A spokesperson told Swedish media that he did not know how many shots had been fired in the exchange, but noted that there were four bullet holes in the police car's windscreen.
But in a statement published online on Wednesday, police confirmed that the report was incorrect.
“The initial information police gave in connection with a man being shot dead by police in Bagarmossen on June 22nd was not correct. The man had not fired any shots at the police, as we reported in the media and on the police's website,” read the new statement.
“We apologize for the incorrect information and the delay in correcting it,” it added.
A police spokesperson told the Aftonbladet tabloid that they would look at changing their procedures for sharing information about ongoing events.
“Our information should always be factual and correct. At the same time, the public and the media demand that we should be fast. We write on our website that initial information is subject to change. We have to think in the future about tightening our procedures so that the information is correct rather than quick,” Helena Östman of the police in Stockholm told the daily.
The shooting victim, born in 1988, was at the time the tenth person to be fatally shot by Swedish police since January 2013.

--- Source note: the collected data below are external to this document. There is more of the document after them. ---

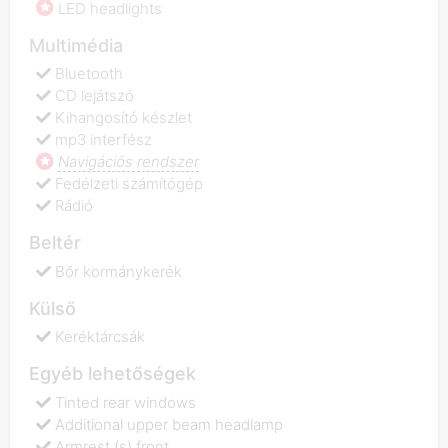
LED headlights
Multimédia
Bluetooth
CD lejátszó
Kihangosító készlet
mp3 interfész
Navigációs rendszer
Fedélzeti számítógép
Rádió
Beltér
Bőr kormánykerék
Külső
Keréktárcsák
Egyéb lehetőségek
Tinted rear windows
Additional upper beam headlamp
Armrest (s) front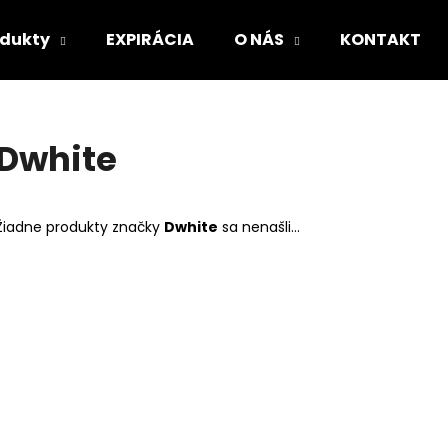
odukty
EXPIRÁCIA
O NÁS
KONTAKT
Čo potrebujete nájsť?
Dwhite
HĽADAŤ
Žiadne produkty značky
Dwhite
sa nenašli...
Odporúčame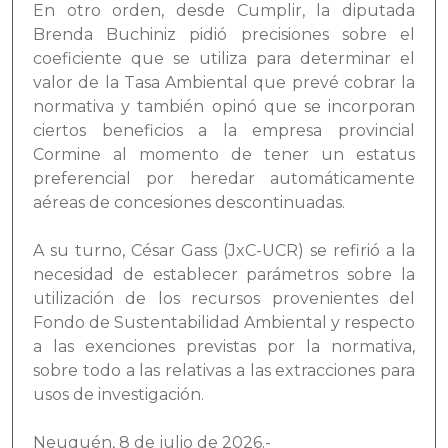
En otro orden, desde Cumplir, la diputada
Brenda Buchiniz pidió precisiones sobre el
coeficiente que se utiliza para determinar el
valor de la Tasa Ambiental que prevé cobrar la
normativa y también opinó que se incorporan
ciertos beneficios a la empresa provincial
Cormine al momento de tener un estatus
preferencial por heredar automáticamente
aéreas de concesiones descontinuadas.
A su turno, César Gass (JxC-UCR) se refirió a la
necesidad de establecer parámetros sobre la
utilización de los recursos provenientes del
Fondo de Sustentabilidad Ambiental y respecto
a las exenciones previstas por la normativa,
sobre todo a las relativas a las extracciones para
usos de investigación.
Neuquén, 8 de julio de 2026.-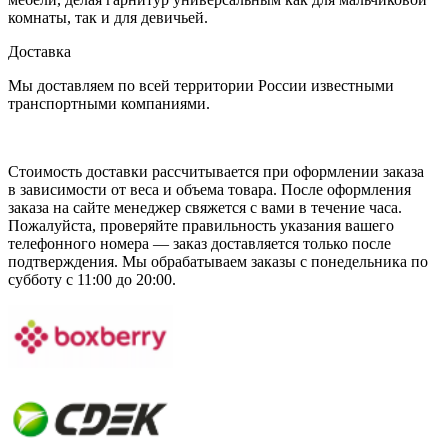
комнаты, так и для девичьей.
Доставка
Мы доставляем по всей территории России известными
транспортными компаниями.
Стоимость доставки рассчитывается при оформлении заказа
в зависимости от веса и объема товара. После оформления
заказа на сайте менеджер свяжется с вами в течение часа.
Пожалуйста, проверяйте правильность указания вашего
телефонного номера — заказ доставляется только после
подтверждения. Мы обрабатываем заказы с понедельника по
субботу с 11:00 до 20:00.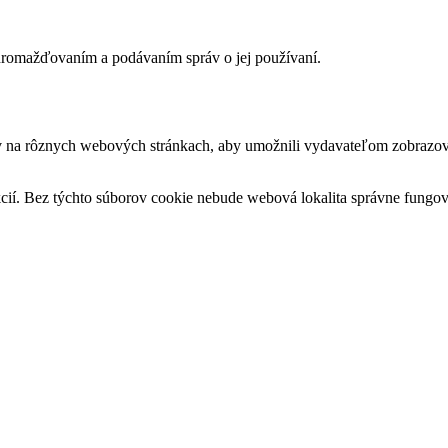
romažďovaním a podávaním správ o jej používaní.
v na rôznych webových stránkach, aby umožnili vydavateľom zobrazova
cií. Bez týchto súborov cookie nebude webová lokalita správne fungo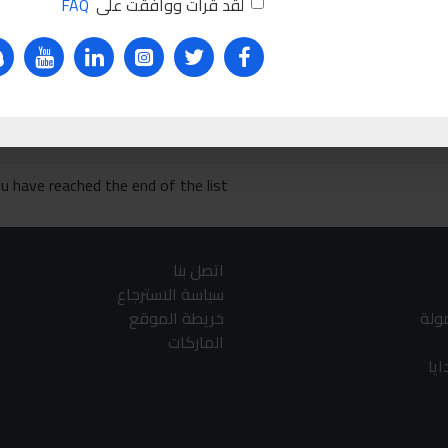
لقد قرأت ووافقت على
FAQ
RZ20R
نع تسريب ردياتير
Ask Que
u have reached the end of the list.
اتصل بنا
سياسة الاسترجاع
مولة
خريطة الموقع
الماركات
يا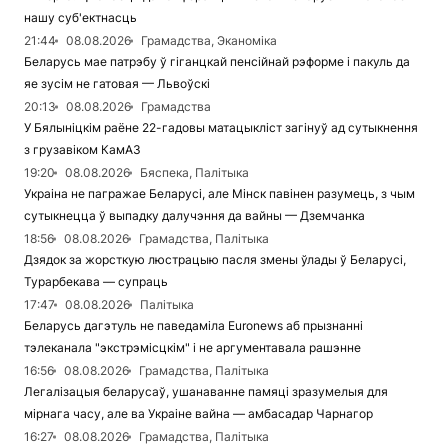
нашу суб'ектнасць
21:44
08.08.2026
Грамадства, Эканоміка
Беларусь мае патрэбу ў гіганцкай пенсійнай рэформе і пакуль да
яе зусім не гатовая — Львоўскі
20:13
08.08.2026
Грамадства
У Бялыніцкім раёне 22-гадовы матацыкліст загінуў ад сутыкнення
з грузавіком КамАЗ
19:20
08.08.2026
Бяспека, Палітыка
Украіна не пагражае Беларусі, але Мінск павінен разумець, з чым
сутыкнецца ў выпадку далучэння да вайны — Дземчанка
18:56
08.08.2026
Грамадства, Палітыка
Дзядок за жорсткую люстрацыю пасля змены ўлады ў Беларусі,
Турарбекава — супраць
17:47
08.08.2026
Палітыка
Беларусь дагэтуль не паведаміла Euronews аб прызнанні
тэлеканала "экстрэмісцкім" і не аргументавала рашэнне
16:56
08.08.2026
Грамадства, Палітыка
Легалізацыя беларусаў, ушанаванне памяці зразумелыя для
мірнага часу, але ва Украіне вайна — амбасадар Чарнагор
16:27
08.08.2026
Грамадства, Палітыка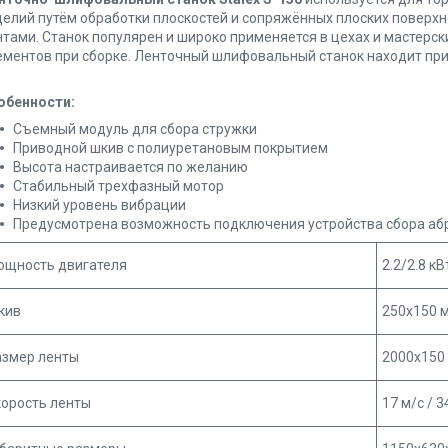
делий путём обработки плоскостей и сопряжённых плоских поверх
нтами. Станок популярен и широко применяется в цехах и мастерск
ементов при сборке. Ленточный шлифовальный станок находит при
обенности:
Съемный модуль для сбора стружки
Приводной шкив с полиуретановым покрытием
Высота настраивается по желанию
Стабильный трехфазный мотор
Низкий уровень вибрации
Предусмотрена возможность подключения устройства сбора аб
ощность двигателя
2.2/2.8 кВ
кив
250х150 
азмер ленты
2000х150
корость ленты
17 м/с / 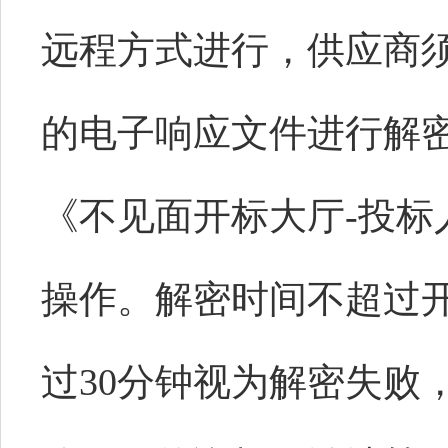
远程方式进行，供应商
的电子响应文件进行解
《不见面开标大厅-投标
操作。解密时间不超过开
过30分钟视为解密失败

Earlier this month officers shot a man in Viksjö, northern Stockholm, who according to witnesses was brandishing a pistol-like object. The man, in his forties, later died in hospital from his injuries.
Other victims of police shootings include a sword-wielding right-wing extremist who killed three people in an attack on a school in Trollhättan in western Sweden last year.
In May 2013, police shot and killed a 69-year-old man in Husby outside Stockholm. That shooting was widely cited as the spark for a wave of riots and vandalism in the area. The victim's widow described it as an “execution”. Prosecutors later vindicated the police, saying they had acted in self-defence.